The accuracy of HB is greatly dependent on the number of harmonics chosen. As a general rule, you should simulate with with maxharms [5 3] and (if memory allows) re-simulate with maxharms [7 3] to see if the answer changes (or not). If the answer does not change, you can be confident about your results.

For circuits with dividers, the number of harmonics chosen should equal 5 times the divide ratio. This is regardless of whether you are using the shooting or HB engine.

examples:

You are simulating with PSS and (say) the L0 input is 400M. There is a divide by 4 in your circuit, so the PSS beat frequency is 100M.

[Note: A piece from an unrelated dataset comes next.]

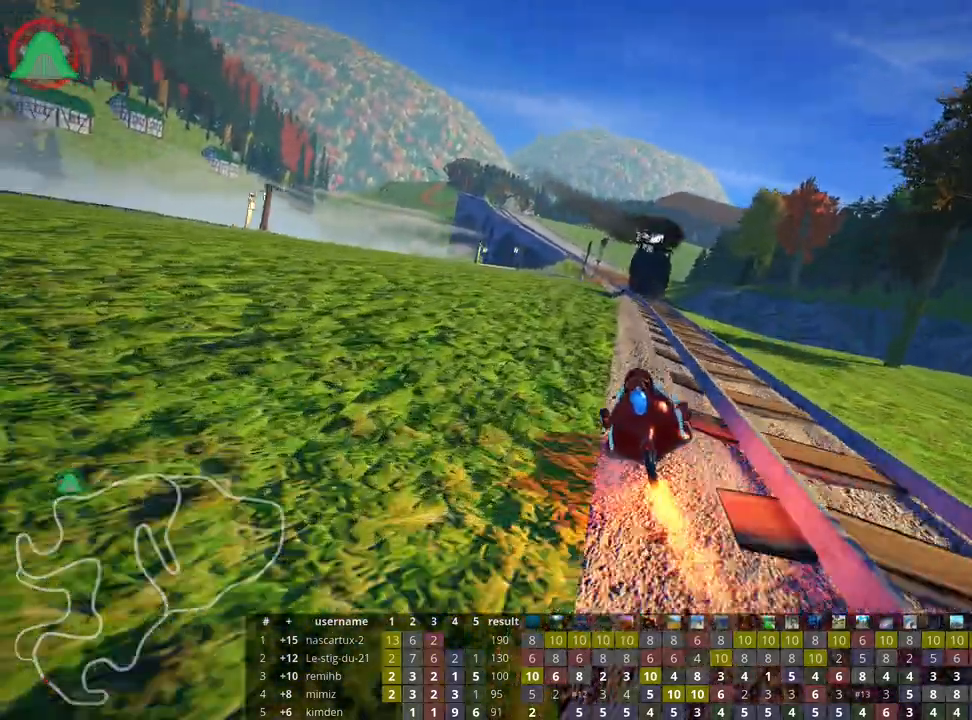
{"keys": ["up"], "events": []}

You will need 5x4= 20 harmonics.

For QPSS, if you have a divide by 4 with these frequencies: Mixer LO=400M, RF=100M+1M, you'll need [20 3] for your maxharms. Also, you'll need to set the freqdivide parameter in the qpss Choosing Analyses form in ADE to 4.

oversample:

The harmonic balance algorithm contains the Fourier Transformation. If oversample=1 (which is the default) and the harmonics number is K, then there will be (2K+1) samples in one period of waveform. If the oversample=S, there are (2K+1)*S samples. Increasing the number of oversamples will result in more sample points in the time-domain, and thus the HB spectrum and subsequent noise calculation will be more accurate.

Unlike the harmonic number (maxharms), oversample only affects the number of samples in the time-domain, and won't increase the number of unknowns (which is determined by the equation and harmonic number). Thus increasing oversample is an effective way to improve accuracy without using too much memory as increasing harmonic number.

An application where one would want to use oversample is on the LO of a mixer, because it is a strongly nonlinear signal in need of more samples in time-domain for an accurate Fourier Transformation.